Первая. Уход Толстого был сложной формой самоубийства. Во всяком случае, подсознательным ускорением процесса смерти.
«В продолжение почти всей своей жизни он одинаково обрабатывал, воспитывал дух и тело свое и при своей неутолимой энергии и дарованиях воспитал их одинаково сильно, крепко связал их и слил: где кончалось тело и где начинался дух, – сказать невозможно. Тот, кто вглядывался в его походку, поворот головы, посадку, тот ясно видел всегда сознательность движений: т. е. каждое движение было выработано, разработано, осмыслено и выражало идею… При смерти такого слитного сочетания духа и тела, отрыв, отхождение духа от тела не могло и не может совершиться тихо, спокойно, как это бывает у людей, у которых разрыв души и тела совершился давно… Чтобы совершить такое разъединение, надо сделать непомерное усилие над телом…»
Другое объяснение Снегирева было сугубо медицинское. Толстой умер от воспаления легких. «Эта инфекция иногда сопровождается даже маниакальными припадками, – писал Снегирев. – Не было ли бегство ночное совершено в одном из таких припадков, ибо инфекция иногда проявляется только за несколько дней до болезни, т. е. организм ранее местного процесса уже отравлен. Поспешность и блуждание во время путешествий вполне согласуются с этим…»
Иными словами, Толстой был уже болен в ночь ухода, и инфекционное отравление воздействовало на его мозг.
Не будем гадать, насколько Снегирев писал как врач и насколько хотел просто утешить бедную С.А. Очевидно одно: накануне и в ночь бегства Толстой был душевно и физически слаб. Это подтверждается и записками Маковицкого, и дневником Л.Н. Ему снились «дурные», путаные сны… В одном из них происходила какая-то «борьба с женой», в другом – переплетались герои романа Достоевского «Братья Карамазовы», который он в это время читал, и реальные, но уже покойные люди, вроде Н.Н. Страхова.

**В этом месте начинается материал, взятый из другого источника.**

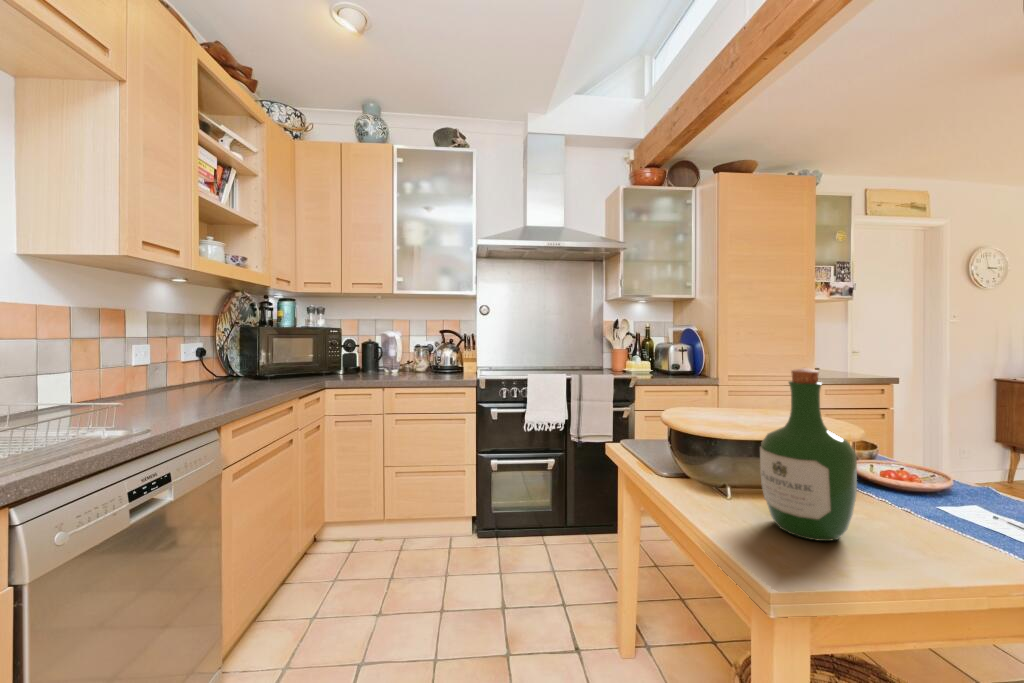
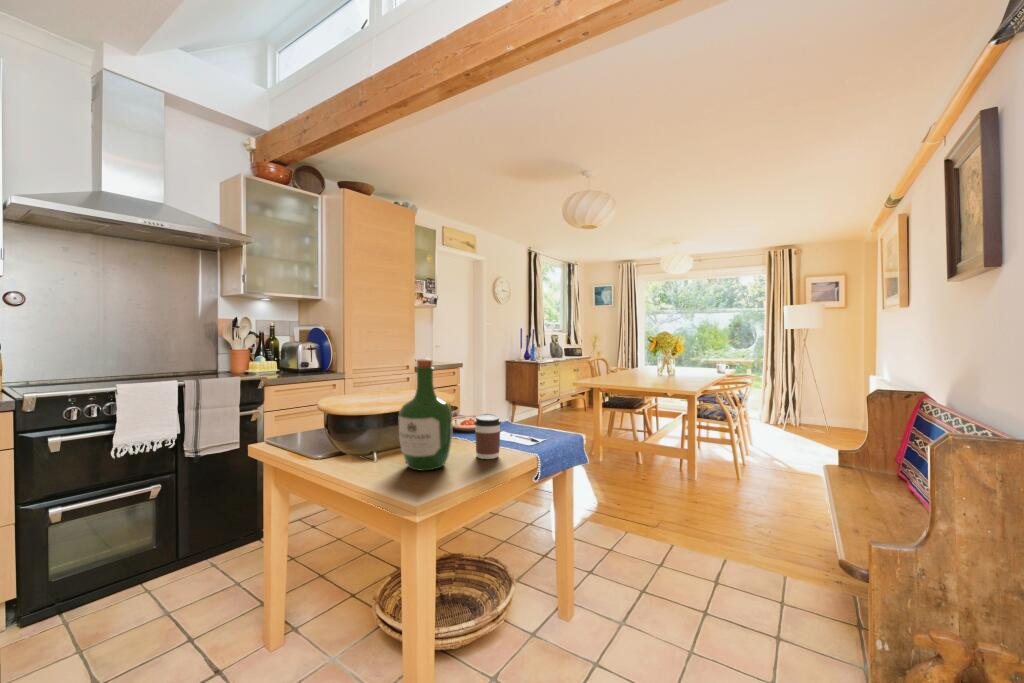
coffee cup: none [907,470,973,556] -> present [475,414,501,459]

Менее чем за месяц до ухода он едва не умер. То, что случилось 3 октября, было очень похоже на настоящий конец, вплоть до смертных судорог и обирания (характерные движения руками перед смертью). Вот как описывает этот эпизод последний секретарь Толстого Валентин Булгаков:
«Лев Николаевич заспался, и, прождав его до семи часов, сели обедать без него. Разлив суп, Софья Андреевна встала и еще раз пошла послушать, не встает ли Лев Николаевич. Вернувшись, она сообщила, что в тот момент, как она подошла к двери спальни, она услышала чирканье о коробку зажигаемой спички. Вошла к Льву Николаевичу. Он сидел на кровати. Спросил, который час и обедают ли. Но Софье Андреевне почудилось что-то недоброе: глаза Льва Николаевича показались ей странными:
– Глаза бессмысленные… Это – перед припадком. Он впадает в забытье… Я уж знаю. У него всегда перед припадком такие глаза бывают».
Скоро в комнате Толстого собрались сын Сергей Львович, слуга Илья Васильевич, Маковицкий, Булгаков и первый биограф Толстого П.И. Бирюков.
«Лежа на спине, сжав пальцы правой руки так, как будто он держал ими перо, Лев Николаевич слабо стал водить рукой по одеялу. Глаза его были закрыты, брови насуплены, губы шевелились, точно он что-то переживал… Потом… потом начались один за другим странные припадки судорог, от которых всё тело человека, беспомощно лежавшего в постели, билось и трепетало. Выкидывало с силой ноги. С трудом можно было удержать их. Душан (Маковицкий. – П.Б.) обнимал Льва Николаевича за плечи, я и Бирюков растирали ноги. Всех припадков было пять. Особенной силой отличался четвертый, когда тело Льва Николаевича перекинулось почти совсем поперек кровати, голова скатилась с подушки, ноги свесились по другую сторону.